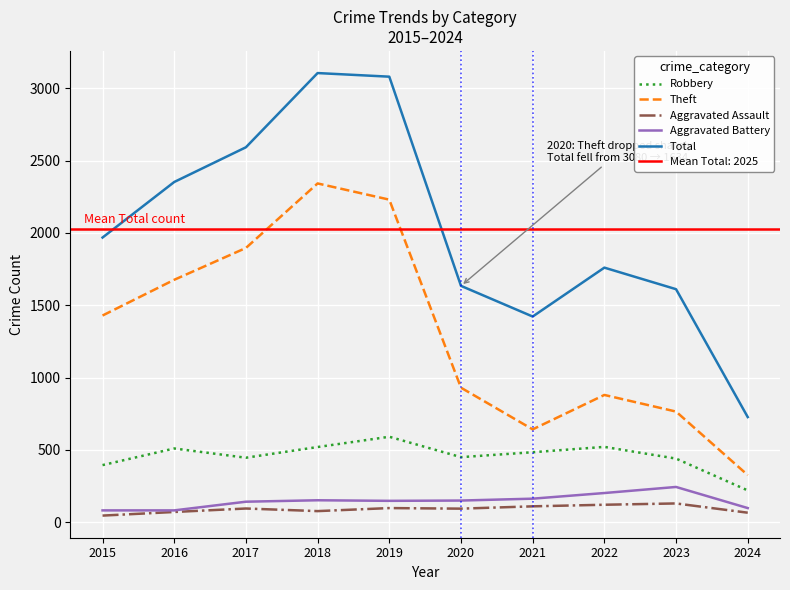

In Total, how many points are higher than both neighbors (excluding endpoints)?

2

* * *

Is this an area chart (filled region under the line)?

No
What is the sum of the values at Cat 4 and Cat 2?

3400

▶ Problem description
Pick out each line above that contains the string "area", treating uppercase and lowercase as different.

▶ Written solution
Is this an area chart (filled region under the line)?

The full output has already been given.